Collected data

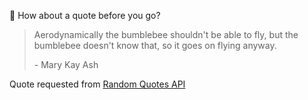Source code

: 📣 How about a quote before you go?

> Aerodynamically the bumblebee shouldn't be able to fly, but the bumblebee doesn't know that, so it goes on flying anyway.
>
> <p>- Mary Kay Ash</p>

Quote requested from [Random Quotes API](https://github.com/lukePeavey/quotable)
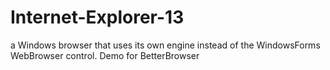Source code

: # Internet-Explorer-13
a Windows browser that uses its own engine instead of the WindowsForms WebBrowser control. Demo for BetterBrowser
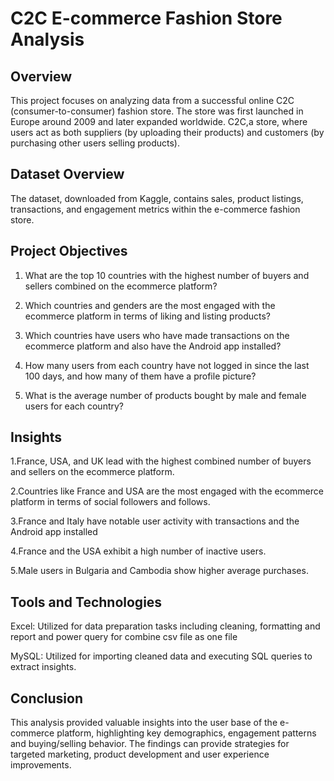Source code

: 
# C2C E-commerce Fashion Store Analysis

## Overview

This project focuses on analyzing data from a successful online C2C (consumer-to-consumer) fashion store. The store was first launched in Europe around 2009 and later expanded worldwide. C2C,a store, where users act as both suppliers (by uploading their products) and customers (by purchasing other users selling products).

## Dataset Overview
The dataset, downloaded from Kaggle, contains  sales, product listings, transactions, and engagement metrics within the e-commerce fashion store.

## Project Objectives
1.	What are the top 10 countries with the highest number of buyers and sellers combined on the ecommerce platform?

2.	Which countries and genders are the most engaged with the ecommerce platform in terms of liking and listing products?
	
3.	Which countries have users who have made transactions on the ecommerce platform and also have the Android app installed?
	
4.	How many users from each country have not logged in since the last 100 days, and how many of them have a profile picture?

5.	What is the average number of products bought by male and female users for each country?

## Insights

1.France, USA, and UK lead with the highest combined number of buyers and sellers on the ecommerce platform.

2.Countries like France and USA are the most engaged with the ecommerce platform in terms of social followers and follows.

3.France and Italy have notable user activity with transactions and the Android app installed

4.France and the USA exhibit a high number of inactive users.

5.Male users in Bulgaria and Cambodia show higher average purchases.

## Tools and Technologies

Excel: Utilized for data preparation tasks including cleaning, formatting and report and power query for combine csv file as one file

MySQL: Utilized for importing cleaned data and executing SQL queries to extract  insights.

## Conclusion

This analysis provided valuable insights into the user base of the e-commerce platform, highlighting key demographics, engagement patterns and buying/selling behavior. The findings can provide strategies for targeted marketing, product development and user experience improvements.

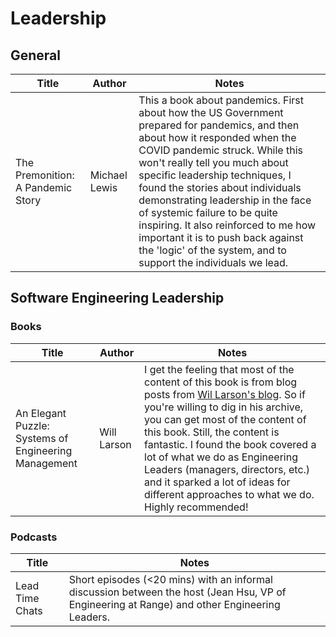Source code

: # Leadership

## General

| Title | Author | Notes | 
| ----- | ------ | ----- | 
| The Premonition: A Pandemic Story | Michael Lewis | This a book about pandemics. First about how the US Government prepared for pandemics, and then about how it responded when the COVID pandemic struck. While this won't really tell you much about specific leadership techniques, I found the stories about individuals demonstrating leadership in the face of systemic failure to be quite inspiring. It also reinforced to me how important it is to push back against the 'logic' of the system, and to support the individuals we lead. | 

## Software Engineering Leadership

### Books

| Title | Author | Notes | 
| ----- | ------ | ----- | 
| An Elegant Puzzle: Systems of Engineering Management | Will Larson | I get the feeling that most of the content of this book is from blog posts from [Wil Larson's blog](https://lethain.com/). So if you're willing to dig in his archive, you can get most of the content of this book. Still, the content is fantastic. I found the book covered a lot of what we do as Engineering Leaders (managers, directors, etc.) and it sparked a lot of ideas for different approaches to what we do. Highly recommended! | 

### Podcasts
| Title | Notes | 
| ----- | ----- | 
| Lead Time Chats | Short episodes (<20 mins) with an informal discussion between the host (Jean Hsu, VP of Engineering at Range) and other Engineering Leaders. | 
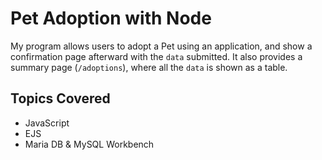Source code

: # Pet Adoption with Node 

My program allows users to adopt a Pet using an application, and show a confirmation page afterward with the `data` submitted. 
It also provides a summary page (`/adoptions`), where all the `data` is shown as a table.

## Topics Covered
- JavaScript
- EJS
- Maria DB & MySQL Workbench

==

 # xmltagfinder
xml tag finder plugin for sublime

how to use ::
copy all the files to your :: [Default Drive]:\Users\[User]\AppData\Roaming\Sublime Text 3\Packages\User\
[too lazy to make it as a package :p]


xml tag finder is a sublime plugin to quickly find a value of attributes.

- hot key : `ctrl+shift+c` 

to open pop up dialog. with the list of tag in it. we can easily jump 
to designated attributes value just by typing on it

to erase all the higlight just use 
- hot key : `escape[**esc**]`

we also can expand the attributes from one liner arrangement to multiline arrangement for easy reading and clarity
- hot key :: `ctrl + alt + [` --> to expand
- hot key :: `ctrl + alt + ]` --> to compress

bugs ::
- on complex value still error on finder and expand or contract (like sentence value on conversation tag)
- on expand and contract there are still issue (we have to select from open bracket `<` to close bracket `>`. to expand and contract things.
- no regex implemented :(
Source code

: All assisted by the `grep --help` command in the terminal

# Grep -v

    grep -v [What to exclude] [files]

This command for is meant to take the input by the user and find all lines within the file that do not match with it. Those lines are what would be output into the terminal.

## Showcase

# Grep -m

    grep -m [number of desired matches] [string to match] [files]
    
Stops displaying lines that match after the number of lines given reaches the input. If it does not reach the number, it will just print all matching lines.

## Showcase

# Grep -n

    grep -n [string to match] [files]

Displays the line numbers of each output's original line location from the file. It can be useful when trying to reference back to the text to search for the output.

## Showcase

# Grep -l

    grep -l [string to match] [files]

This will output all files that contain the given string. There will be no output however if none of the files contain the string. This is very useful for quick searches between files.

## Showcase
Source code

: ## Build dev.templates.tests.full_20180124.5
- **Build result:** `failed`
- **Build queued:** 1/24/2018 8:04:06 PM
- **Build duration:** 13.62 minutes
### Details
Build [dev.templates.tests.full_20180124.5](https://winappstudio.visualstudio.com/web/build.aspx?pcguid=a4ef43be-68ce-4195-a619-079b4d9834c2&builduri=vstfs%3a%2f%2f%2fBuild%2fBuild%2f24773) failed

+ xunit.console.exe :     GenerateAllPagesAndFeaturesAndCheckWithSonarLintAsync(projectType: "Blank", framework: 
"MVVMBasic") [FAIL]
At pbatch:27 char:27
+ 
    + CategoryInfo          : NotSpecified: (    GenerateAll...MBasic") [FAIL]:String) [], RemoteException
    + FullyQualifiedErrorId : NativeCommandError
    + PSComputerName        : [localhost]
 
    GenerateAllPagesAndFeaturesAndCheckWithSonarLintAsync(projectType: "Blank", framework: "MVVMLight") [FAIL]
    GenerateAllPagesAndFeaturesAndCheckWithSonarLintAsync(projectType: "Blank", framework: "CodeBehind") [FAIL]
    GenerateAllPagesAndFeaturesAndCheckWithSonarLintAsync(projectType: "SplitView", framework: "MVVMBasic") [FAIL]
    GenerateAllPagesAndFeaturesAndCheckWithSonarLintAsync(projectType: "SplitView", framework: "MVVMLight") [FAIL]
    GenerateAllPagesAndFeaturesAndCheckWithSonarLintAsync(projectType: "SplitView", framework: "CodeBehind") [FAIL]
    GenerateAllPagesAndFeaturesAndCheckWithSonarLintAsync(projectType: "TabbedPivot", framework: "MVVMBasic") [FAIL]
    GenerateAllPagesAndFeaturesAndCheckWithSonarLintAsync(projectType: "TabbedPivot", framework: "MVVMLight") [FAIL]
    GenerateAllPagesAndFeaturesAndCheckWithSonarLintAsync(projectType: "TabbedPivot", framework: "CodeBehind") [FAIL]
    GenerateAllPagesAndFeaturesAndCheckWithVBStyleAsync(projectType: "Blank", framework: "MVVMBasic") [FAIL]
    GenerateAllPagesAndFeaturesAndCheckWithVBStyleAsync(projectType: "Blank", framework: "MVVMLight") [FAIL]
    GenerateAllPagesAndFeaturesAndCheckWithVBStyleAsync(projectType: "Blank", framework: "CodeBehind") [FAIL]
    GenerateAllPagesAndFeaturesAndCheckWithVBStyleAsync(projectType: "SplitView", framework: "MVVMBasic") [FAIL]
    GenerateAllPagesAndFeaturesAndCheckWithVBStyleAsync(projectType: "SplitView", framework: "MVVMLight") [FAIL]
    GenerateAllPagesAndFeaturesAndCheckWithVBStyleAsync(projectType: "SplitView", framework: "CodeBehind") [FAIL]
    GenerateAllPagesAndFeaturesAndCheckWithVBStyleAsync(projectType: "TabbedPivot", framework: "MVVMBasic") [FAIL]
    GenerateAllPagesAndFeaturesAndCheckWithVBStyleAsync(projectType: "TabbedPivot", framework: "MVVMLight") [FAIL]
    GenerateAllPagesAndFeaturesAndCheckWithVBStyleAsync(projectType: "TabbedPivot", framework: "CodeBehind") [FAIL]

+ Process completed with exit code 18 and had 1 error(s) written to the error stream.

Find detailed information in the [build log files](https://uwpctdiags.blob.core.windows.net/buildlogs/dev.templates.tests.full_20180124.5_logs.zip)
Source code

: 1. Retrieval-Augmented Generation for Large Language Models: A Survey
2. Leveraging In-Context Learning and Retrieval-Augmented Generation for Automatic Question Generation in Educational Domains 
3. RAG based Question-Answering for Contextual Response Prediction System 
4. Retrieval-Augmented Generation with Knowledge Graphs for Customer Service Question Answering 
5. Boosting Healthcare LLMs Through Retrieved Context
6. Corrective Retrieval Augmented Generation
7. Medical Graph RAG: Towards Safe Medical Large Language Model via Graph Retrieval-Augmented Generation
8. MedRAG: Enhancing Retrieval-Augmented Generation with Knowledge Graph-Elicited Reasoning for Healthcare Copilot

-- Task description --
Could you return exactly the lines above from the line with "1.France, USA, and" to the line with "2.Countries like France", both included, and nothing else?

-- Exercise result --
1.France, USA, and UK lead with the highest combined number of buyers and sellers on the ecommerce platform.

2.Countries like France and USA are the most engaged with the ecommerce platform in terms of social followers and follows.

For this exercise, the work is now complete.